PROVIDED DATA >>
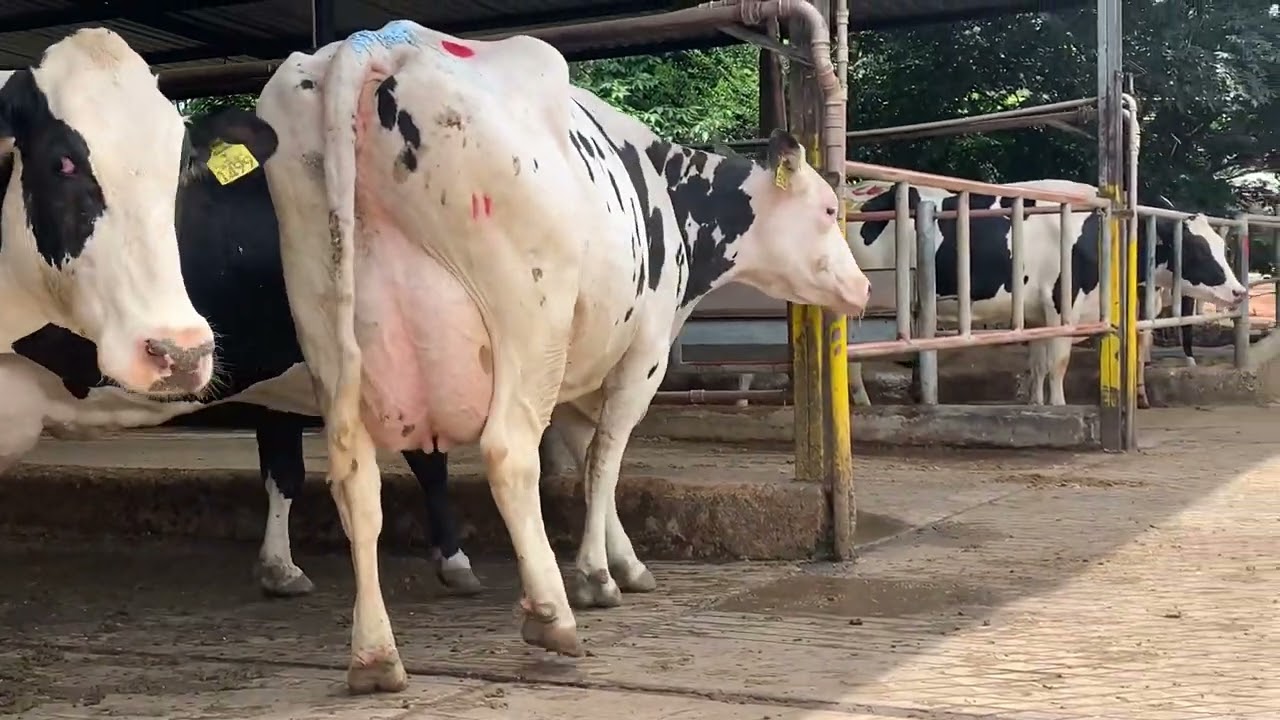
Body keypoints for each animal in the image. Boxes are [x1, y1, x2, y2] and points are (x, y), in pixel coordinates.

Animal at [255, 20, 870, 693]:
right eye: (829, 210)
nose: (863, 288)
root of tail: (377, 40)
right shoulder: (643, 354)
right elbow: (605, 459)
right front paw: (598, 577)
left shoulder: (579, 372)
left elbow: (582, 455)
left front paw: (623, 561)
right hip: (526, 318)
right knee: (506, 452)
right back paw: (551, 614)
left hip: (325, 318)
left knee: (352, 475)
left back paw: (374, 656)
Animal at [843, 179, 1245, 406]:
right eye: (1195, 250)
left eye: (1220, 246)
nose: (1240, 291)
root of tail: (853, 194)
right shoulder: (1062, 305)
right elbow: (1058, 364)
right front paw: (1059, 406)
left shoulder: (1036, 314)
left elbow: (1036, 365)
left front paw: (1037, 404)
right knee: (853, 360)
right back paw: (862, 404)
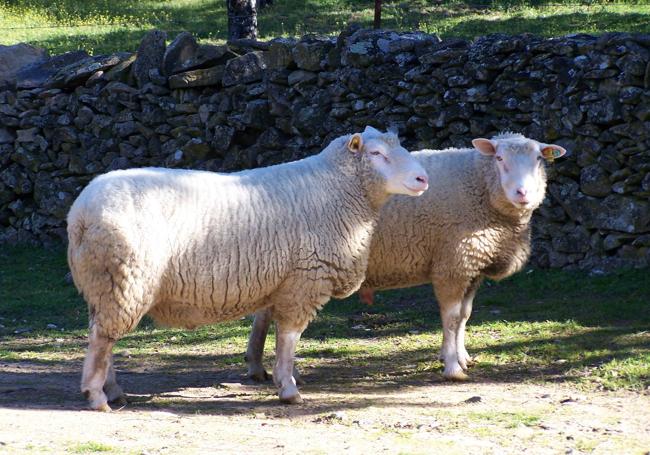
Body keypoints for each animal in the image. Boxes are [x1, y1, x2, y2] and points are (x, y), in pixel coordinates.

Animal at [68, 126, 428, 412]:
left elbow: (269, 328)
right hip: (125, 280)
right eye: (377, 153)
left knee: (102, 335)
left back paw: (114, 391)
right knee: (102, 339)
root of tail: (80, 214)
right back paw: (97, 396)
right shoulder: (304, 279)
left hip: (102, 283)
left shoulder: (282, 282)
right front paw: (288, 388)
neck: (336, 190)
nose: (423, 178)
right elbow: (289, 338)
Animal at [243, 134, 560, 382]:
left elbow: (464, 316)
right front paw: (452, 366)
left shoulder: (474, 267)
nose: (522, 193)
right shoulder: (453, 263)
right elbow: (451, 317)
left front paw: (461, 356)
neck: (478, 185)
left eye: (538, 160)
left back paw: (259, 367)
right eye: (499, 158)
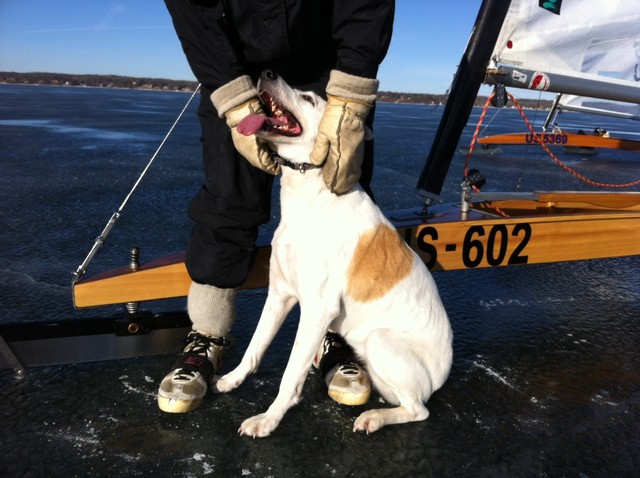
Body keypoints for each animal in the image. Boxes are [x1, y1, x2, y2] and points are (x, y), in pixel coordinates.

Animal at [212, 70, 452, 436]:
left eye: (309, 98)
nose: (267, 73)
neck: (310, 197)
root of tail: (442, 375)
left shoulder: (316, 309)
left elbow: (289, 375)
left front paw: (269, 419)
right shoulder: (279, 295)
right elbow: (256, 345)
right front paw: (234, 379)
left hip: (380, 342)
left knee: (419, 410)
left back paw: (373, 417)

WHAT TO DO >>
Please return all lines above in which the string "root" is found.

WRITTEN ANSWER >>
root of tail: (377, 40)
root of tail: (853, 194)
root of tail: (80, 214)
root of tail: (442, 375)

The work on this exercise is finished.